§ **Document excerpt**:
# Thoughts on this personal weather station



## mre_man_76 (Aug 4, 2018)

Hi all. Looking for thoughts and opinions on this personal weather station:

https://www.lowes.com/pd/AcuRite-5-in-1-Weather-Station-Color/1003137848

@Mightyquinn @Ware

Looking to dial in my irrigation and resume my pgr apps. Haven't used regulators since greenkkeeper went paid.


----------



## Ware (Jan 28, 2017)

I don't have any experience with AcuRite. If I was shopping for a station that wasn't a Davis, I would probably take a look at the ones from Ambient Weather:

https://ambientweather.com/all-weather-stations


----------



## Spammage (Apr 30, 2017)

mre_man_76 said:


> Hi all. Looking for thoughts and opinions on this personal weather station:
> 
> https://www.lowes.com/pd/AcuRite-5-in-1-Weather-Station-Color/1003137848
> 
> ...

§ **Directions**:
a. From the weather station thread, return the passage starting at "I don't have" and ending at "(Apr 30, 2017)".
b. Answer these questions from the weather station thread:
(i) Which retailer's website hosts the product link that mre_man_76 posted?
(ii) Whose weather stations would Ware probably consider when shopping for one that is not a Davis?
(iii) Besides resuming pgr apps, what does mre_man_76 want to dial in?

§ **Dataset content**:
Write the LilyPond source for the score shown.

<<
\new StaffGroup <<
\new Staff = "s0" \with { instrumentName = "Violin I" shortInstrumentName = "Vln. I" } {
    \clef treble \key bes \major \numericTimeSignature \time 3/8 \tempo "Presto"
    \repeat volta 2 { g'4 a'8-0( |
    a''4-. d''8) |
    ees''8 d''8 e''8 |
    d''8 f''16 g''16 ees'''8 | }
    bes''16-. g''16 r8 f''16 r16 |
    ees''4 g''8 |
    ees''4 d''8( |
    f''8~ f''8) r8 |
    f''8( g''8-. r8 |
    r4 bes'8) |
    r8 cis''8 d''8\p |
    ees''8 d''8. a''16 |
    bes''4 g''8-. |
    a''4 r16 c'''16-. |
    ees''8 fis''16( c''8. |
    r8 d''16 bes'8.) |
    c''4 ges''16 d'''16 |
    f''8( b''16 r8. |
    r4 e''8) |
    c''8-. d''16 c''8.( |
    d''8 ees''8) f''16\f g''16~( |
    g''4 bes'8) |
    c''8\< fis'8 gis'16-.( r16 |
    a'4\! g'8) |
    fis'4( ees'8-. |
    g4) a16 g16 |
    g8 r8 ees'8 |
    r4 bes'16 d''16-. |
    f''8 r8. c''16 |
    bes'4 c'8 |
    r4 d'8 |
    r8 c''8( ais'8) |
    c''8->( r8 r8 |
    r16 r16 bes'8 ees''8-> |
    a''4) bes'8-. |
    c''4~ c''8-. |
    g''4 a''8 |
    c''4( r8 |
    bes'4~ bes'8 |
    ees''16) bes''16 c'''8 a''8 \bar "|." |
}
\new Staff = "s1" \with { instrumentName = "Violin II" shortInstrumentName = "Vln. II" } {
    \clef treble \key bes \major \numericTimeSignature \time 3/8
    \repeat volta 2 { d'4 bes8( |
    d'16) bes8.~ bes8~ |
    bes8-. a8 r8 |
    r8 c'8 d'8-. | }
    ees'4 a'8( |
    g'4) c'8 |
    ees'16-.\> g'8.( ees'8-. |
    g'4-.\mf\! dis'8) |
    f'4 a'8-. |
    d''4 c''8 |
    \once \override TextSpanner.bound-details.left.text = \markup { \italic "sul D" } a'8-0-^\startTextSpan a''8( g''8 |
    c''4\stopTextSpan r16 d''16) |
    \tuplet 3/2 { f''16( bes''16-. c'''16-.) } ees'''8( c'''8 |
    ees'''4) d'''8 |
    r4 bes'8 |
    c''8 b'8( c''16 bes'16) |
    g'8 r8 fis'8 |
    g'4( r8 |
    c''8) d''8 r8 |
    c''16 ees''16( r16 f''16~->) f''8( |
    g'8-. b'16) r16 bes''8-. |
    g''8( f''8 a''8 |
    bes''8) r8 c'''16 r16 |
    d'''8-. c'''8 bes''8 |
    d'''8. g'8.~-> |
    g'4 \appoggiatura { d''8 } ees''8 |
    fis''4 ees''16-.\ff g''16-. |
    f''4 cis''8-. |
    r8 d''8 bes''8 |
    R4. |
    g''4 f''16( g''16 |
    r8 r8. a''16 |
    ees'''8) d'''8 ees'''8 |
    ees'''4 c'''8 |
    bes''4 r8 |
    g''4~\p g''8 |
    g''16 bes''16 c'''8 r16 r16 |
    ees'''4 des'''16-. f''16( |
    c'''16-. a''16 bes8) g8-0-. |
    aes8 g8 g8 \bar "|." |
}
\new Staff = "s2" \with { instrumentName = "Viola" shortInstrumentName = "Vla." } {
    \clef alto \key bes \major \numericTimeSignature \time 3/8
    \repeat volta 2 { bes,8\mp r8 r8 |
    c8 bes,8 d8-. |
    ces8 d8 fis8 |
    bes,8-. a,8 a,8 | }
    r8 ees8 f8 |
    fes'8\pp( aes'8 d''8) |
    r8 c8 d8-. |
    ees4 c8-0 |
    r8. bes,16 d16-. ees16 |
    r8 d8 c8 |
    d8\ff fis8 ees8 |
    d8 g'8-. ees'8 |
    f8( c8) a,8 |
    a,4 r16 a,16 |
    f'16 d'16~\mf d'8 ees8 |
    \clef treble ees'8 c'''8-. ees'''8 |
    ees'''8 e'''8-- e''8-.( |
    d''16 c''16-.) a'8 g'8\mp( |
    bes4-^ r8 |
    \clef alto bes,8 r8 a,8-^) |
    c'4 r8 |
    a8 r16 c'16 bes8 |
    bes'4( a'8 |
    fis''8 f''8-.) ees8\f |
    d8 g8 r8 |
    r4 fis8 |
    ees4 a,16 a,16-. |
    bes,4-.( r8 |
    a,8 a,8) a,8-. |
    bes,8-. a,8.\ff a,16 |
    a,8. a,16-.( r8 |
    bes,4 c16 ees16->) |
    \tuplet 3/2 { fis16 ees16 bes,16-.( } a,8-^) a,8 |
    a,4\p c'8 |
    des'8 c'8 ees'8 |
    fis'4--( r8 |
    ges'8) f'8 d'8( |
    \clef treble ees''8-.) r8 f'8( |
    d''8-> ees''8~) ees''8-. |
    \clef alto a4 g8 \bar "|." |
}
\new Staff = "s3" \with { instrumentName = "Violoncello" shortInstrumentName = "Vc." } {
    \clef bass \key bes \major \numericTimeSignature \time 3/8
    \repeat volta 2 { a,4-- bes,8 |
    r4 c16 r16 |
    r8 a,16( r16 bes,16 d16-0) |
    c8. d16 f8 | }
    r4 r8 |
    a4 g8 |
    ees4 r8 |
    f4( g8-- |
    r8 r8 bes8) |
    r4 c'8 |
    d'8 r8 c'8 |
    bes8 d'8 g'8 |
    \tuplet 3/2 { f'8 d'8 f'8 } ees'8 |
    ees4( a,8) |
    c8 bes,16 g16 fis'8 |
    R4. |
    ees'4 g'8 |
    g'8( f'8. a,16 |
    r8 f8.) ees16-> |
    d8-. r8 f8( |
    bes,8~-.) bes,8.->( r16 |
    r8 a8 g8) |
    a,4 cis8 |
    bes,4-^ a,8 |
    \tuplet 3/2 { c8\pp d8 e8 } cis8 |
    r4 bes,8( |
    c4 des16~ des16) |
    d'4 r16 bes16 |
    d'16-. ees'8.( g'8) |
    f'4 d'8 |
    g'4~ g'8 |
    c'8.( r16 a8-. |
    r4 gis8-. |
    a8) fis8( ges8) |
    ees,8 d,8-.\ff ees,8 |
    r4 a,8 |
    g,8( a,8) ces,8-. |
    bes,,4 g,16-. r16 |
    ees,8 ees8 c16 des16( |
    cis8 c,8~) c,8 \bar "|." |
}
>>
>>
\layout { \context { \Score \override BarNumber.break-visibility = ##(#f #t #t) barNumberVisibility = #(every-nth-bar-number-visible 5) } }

§ **Outputs for the tasks**:
a.
I don't have any experience with AcuRite. If I was shopping for a station that wasn't a Davis, I would probably take a look at the ones from Ambient Weather:

https://ambientweather.com/all-weather-stations


----------



## Spammage (Apr 30, 2017)

b.
(i) Lowe's (lowes.com)
(ii) Ambient Weather
(iii) Irrigation